US 12,430,011 B2
Voice assistant-enabled client application with user view context and multi-modal input support
Tudor Buzasu Klein, Yokohama (JP); Viktoriya Taranov, Kirkland, WA (US); Sergiy Gavrylenko, Issaquah, WA (US); Jaclyn Carley Knapp, Redmond, WA (US); Andrew Paul McGovern, Redmond, WA (US); Harris Syed, Redmond, WA (US); Chad Steven Estes, Redmond, WA (US); Jesse Daniel Eskes Rusak, Redmond, WA (US); David Ernesto Heekin Burkett, Redmond, WA (US); Allison Anne O'Mahony, Redmond, WA (US); Ashok Kuppusamy, Redmond, WA (US); Jonathan Reed Harris, Redmond, WA (US); Jose Miguel Rady Allende, Redmond, WA (US); Diego Hernan Carlomagno, Redmond, WA (US); Talon Edward Ireland, Redmond, WA (US); Michael Francis Palermiti, II, Redmond, WA (US); Richard Leigh Mains, Redmond, WA (US); and Jayant Krishnamurthy, Redmond, WA (US)
Assigned to Microsoft Technology Licensing, LLC, Redmond, WA (US)
Filed by Microsoft Technology Licensing, LLC, Redmond, WA (US)
Filed on Mar. 27, 2024, as Appl. No. 18/619,127.
Application 18/619,127 is a continuation of application No. 17/508,762, filed on Oct. 22, 2021, granted, now 11,972,095.

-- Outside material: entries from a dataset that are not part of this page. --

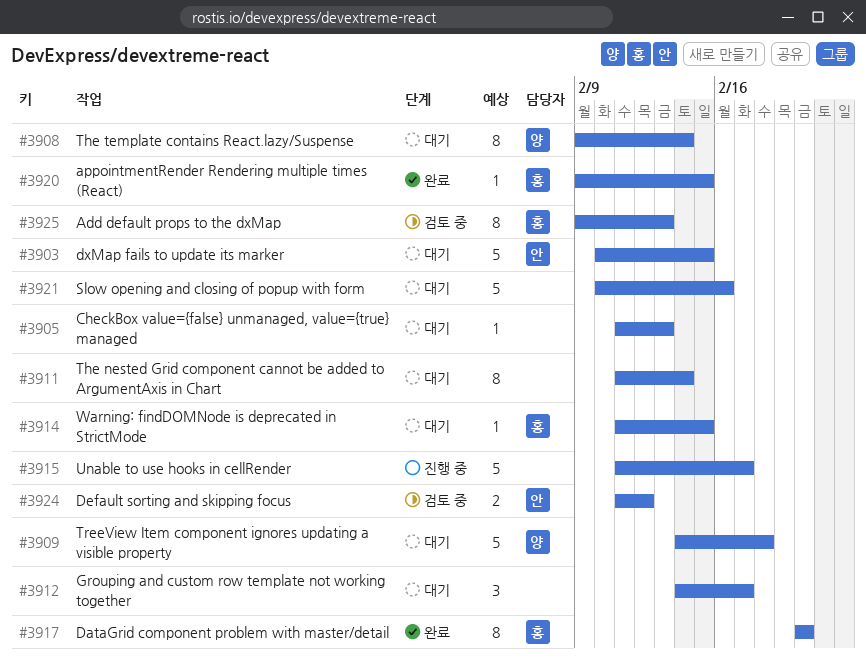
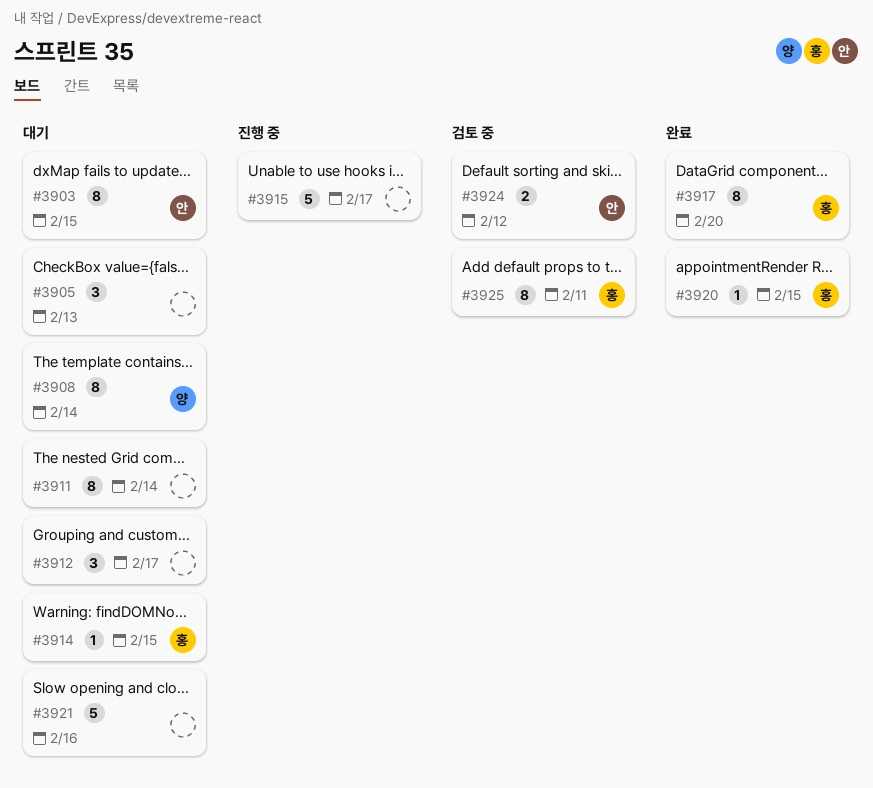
#3903, estimate: 5 -> 8
#3905, estimate: 1 -> 3
#3909: present -> none
#3925, due: Feb 13 -> Feb 11

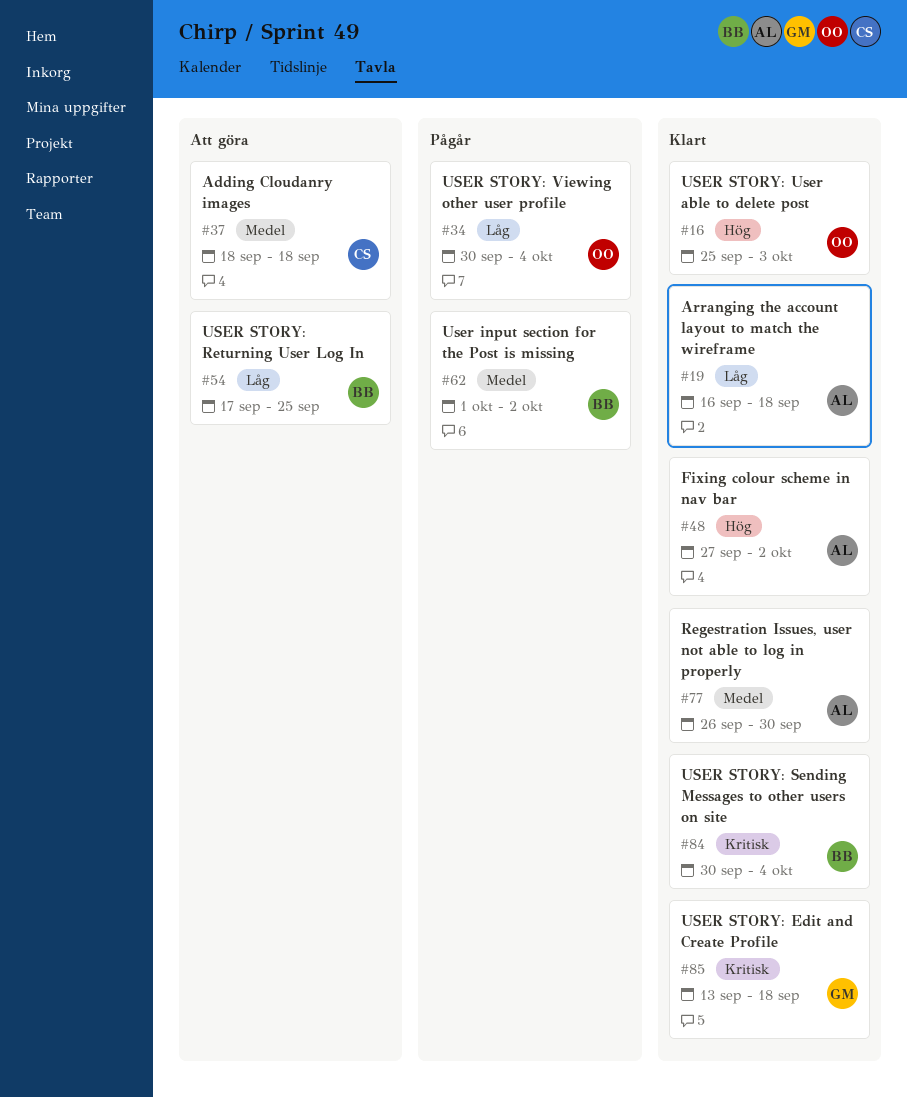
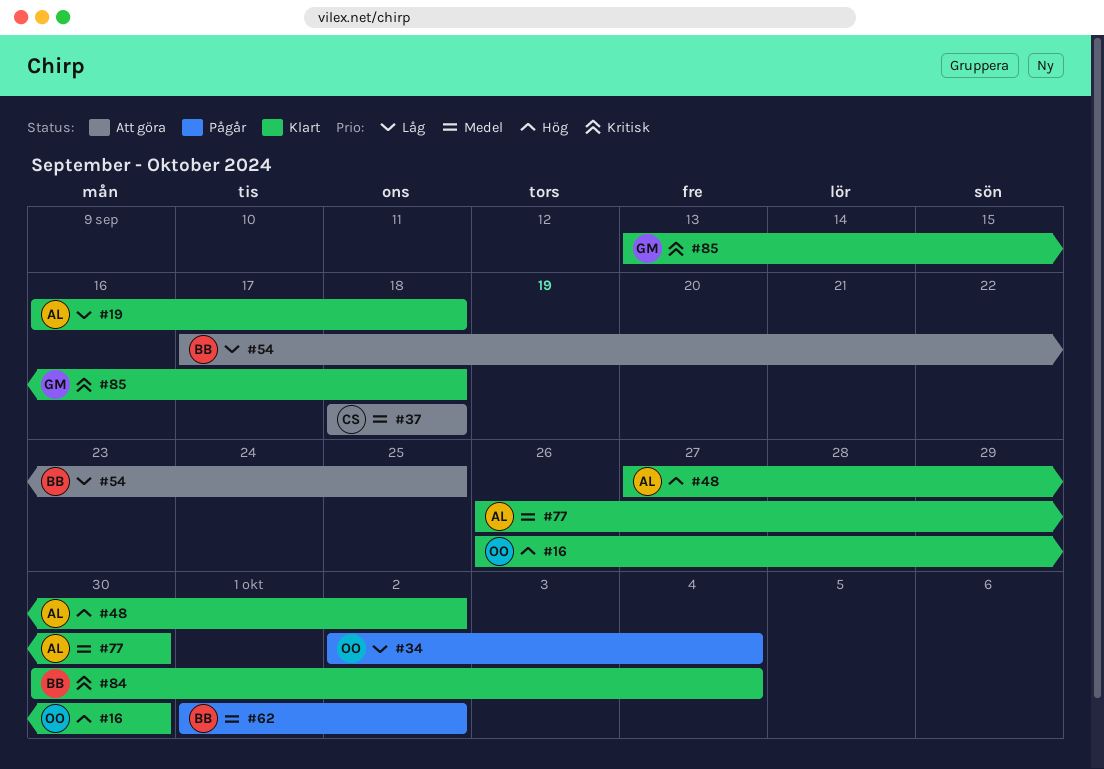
#16, start: Sep 25 -> Sep 26
#16, due: Oct 3 -> Sep 30
#34, start: Sep 30 -> Oct 2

Application 17/508,762 is a continuation in part of application No. 17/364,362, filed on Jun. 30, 2021, granted, now 11,789,696, issued on Oct. 17, 2023.
Claims priority of provisional application 63/165,037, filed on Mar. 23, 2021.
Prior Publication US 2024/0241624 A1, Jul. 18, 2024
Int. Cl. G06F 3/0484 (2022.01); G06F 3/16 (2006.01); G10L 15/08 (2006.01); G10L 15/22 (2006.01)
CPC G06F 3/0484 (2013.01) [G06F 3/167 (2013.01); G10L 15/08 (2013.01); G10L 15/22 (2013.01); G10L 2015/088 (2013.01)] 15 Claims
OG exemplary drawing
 
1. A system comprising:
at least one computer processor; and
one or more computer storage media storing computer-useable instructions that, when used by the at least one computer processor, cause the at least one computer processor to perform operations comprising:
detecting a first user action of a first user;
subsequent to the detecting, capturing audio data comprising a voice utterance of the first user;
receiving, via a user interface, a manual user input of the first user;
receiving an indication that the manual user input of the first user was performed by the first user later in time than the voice utterance of the first user; and
based at least in part on the indication that the manual user input of the first user was performed by the first user later in time than the voice utterance of the first user, responding to only the manual user input and refraining from responding to the voice utterance.